For the quarter, cash used in operations before changes in non-cash working capital improved to $2.1 million, down from $7.6 million this quarter last year. Cummins Westport Inc. (CWI), contributed approximately $1.3 million this quarter and ended 2004, its first fiscal year under the new joint venture agreement, with a $0.1 million profit on shipments of 1295 units, up approximately 16% from the prior calendar year. Excluding CWI, Westport's cash used in operations before working capital was $3.4 million for the quarter. For the nine months ended December 31, 2004, consolidated cash used in operations before working capital, was $10.5 million. At the current rate of change in this measure, the company should end the year significantly better than its annual goal of $17.5 million. As at December 31, 2004, Westport's cash, short-term investments and accounts receivable, net of accounts payable, totaled $22.8 million.
"We are pleased with our steady and sustained success in developing our business and managing our path to profitability while continuing to advance our technology programs," said David Demers, Westport's Chief Executive Officer. "Moreover, Westport and CWI are continuing to make significant inroads into new market opportunities, particularly in Asia."
Business Programs Update
Cummins Westport Inc.
In the quarter, CWI announced that Renault Trucks of France, part of the Volvo group, Europe's largest and the world's second largest truck manufacturer, launched its two newest vehicles powered by CWI natural gas engines. Targeted for refuse collection, street cleaning, and urban delivery, the vehicles will be offered by Renault through their extensive European distribution network.

DIRECTIVE A –
Does each statement agree with the Westport update? Answer yes or no, and quote the words from the text that decide it.
(i) CWI shipped 1295 units in 2004.
(ii) Excluding CWI, Westport's cash used in operations before working capital was $2.1 million for the quarter.
(iii) Renault Trucks is part of the Volvo group.

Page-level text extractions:
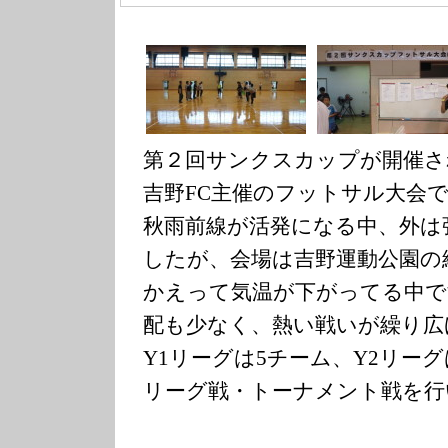
第２回サンクスカップが開催さ
吉野FC主催のフットサル大会
秋雨前線が活発になる中、外は
したが、会場は吉野運動公園の
かえって気温が下がってる中で
配も少なく、熱い戦いが繰り広
Y1リーグは5チーム、Y2リー
リーグ戦・トーナメント戦を行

DIRECTIVE B – In the page-level text extractions, substitute "よしの" for each "吉野" and write out the lines with nothing else changed. Leave out the pictures.

TASK OUTPUT A –
(i) Yes: "with a $0.1 million profit on shipments of 1295 units"
(ii) No: "Excluding CWI, Westport's cash used in operations before working capital was $3.4 million for the quarter."
(iii) Yes: "Renault Trucks of France, part of the Volvo group"

TASK OUTPUT B –
第２回サンクスカップが開催さ
よしのFC主催のフットサル大会
秋雨前線が活発になる中、外は
したが、会場はよしの運動公園の
かえって気温が下がってる中で
配も少なく、熱い戦いが繰り広
Y1リーグは5チーム、Y2リー
リーグ戦・トーナメント戦を行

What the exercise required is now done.